The more serious analysts soon got to the nub of it. No one really thinks of Trump as the Keynes of the 21st century, but he has a team of bona fide gurus behind him. Well, sort of. His treasury secretary Scott Bessent read political science at Yale, but went back there to teach economic history. That subject seems to loom large over this present scenario of devastation. Those knowledgeable about the discipline, from Paul Krugman to our own Montek Singh Ahluwalia, were quick to spot the echo of the Smoot-Hawley Tariff Act of 1930, a quick-fix for the Great Depression that greatly worsened it and ultimately became a factor for World War II.

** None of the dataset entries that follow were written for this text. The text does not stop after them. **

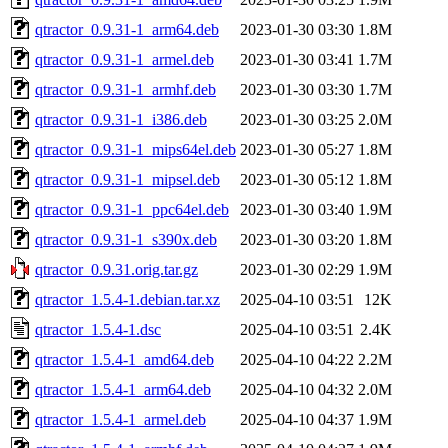
qtractor_0.9.31-1_arm64.deb
2023-01-30 03:30
1.8M
qtractor_0.9.31-1_armel.deb
2023-01-30 03:41
1.7M
qtractor_0.9.31-1_armhf.deb
2023-01-30 03:30
1.7M
qtractor_0.9.31-1_i386.deb
2023-01-30 03:25
2.0M
qtractor_0.9.31-1_mips64el.deb
2023-01-30 05:27
1.8M
qtractor_0.9.31-1_mipsel.deb
2023-01-30 05:12
1.8M
qtractor_0.9.31-1_ppc64el.deb
2023-01-30 03:40
1.9M
qtractor_0.9.31-1_s390x.deb
2023-01-30 03:20
1.8M
qtractor_0.9.31.orig.tar.gz
2023-01-30 02:29
1.9M
qtractor_1.5.4-1.debian.tar.xz
2025-04-10 03:51
12K
qtractor_1.5.4-1.dsc
2025-04-10 03:51
2.4K
qtractor_1.5.4-1_amd64.deb
2025-04-10 04:22
2.2M
qtractor_1.5.4-1_arm64.deb
2025-04-10 04:32
2.0M
qtractor_1.5.4-1_armel.deb
2025-04-10 04:37
1.9M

Trump is himself said to be rather fond of 19th century American protectionism that helped develop its manufacturing potential. Old Oprah footage from the 1980s has him raging about the same theme that he’s agitated over today. Which is, cruel foreign nations robbing America of its manufacturing testosterone. Then he had a different Oriental enemy in mind. It was Japan, then flooding the world with its cars and electronics. Today, of course, it is China. What if America literally wrote Japan’s constitution after the war, and built it up as a politically defanged factory yard? Or that Nixon’s meeting with Mao set up our present world of global value chains that China dominates? So, the problem with the plan is that it worked too well?
If one fact stands out in stark relief today, it is how inextricably economics is tied to politics and how that’s in turn conducted like an extreme case study in game theory class. Those who point to the ‘method in the madness’ are all going back to a paper written by another Trump man, Stephen Miran. He was part of the team during the first term, and wrote this while peddling his skills at Hudson Bay Capital in the interim. Yes, another fund manager and bright spark from Harvard. Titled ‘A User’s Guide to Restructuring the Global Trading System’, the document is clearly the blueprint for the Great Tariff War and contains the endgame that Bessent has spoken of. Shorn of its gobbledygook, it’s a strange mishmash of jingoistic alarmism and high financial analysis.
America’s root problem, the paper says, is the dollar’s status as the world’s reserve currency. That means even when “Polynesia and Melanesia” trade with each other, Miran writes, they do it through the dollar. Every country wants some in its forex reserves, so the demand stays high and inelastic, and the currency itself stays at a high valuation. This has a disabling effect on American exports, since they remain costly. Therefore, over a period of time, this handicap emasculated American manufacturing and left it with the Rust Belt. So a return to the Golden Age is possible only by demolishing the status quo. But that’s not all. Chinese factories also pose a military threat! They can be easily turned over to defence production if war strikes. The absence of factories, in Miran’s worldview, leaves the US militarily weaker. Yes, that’s what all that Harvard sophistication amounted to.
Miran, if one reads between the lines, seems smart enough to know in his heart that the answer is to ‘de-dollarise’. But that’s the most hateful word in Trump’s English dictionary, so he plays along. And lays out a plan that feeds his boss’s love for the most beautiful word. ‘Tariff’, by the way, was imported via Italy and is originally a product of the Arabic language factory.
How about a retrospective 34 percent tariff on all cultural imports into America?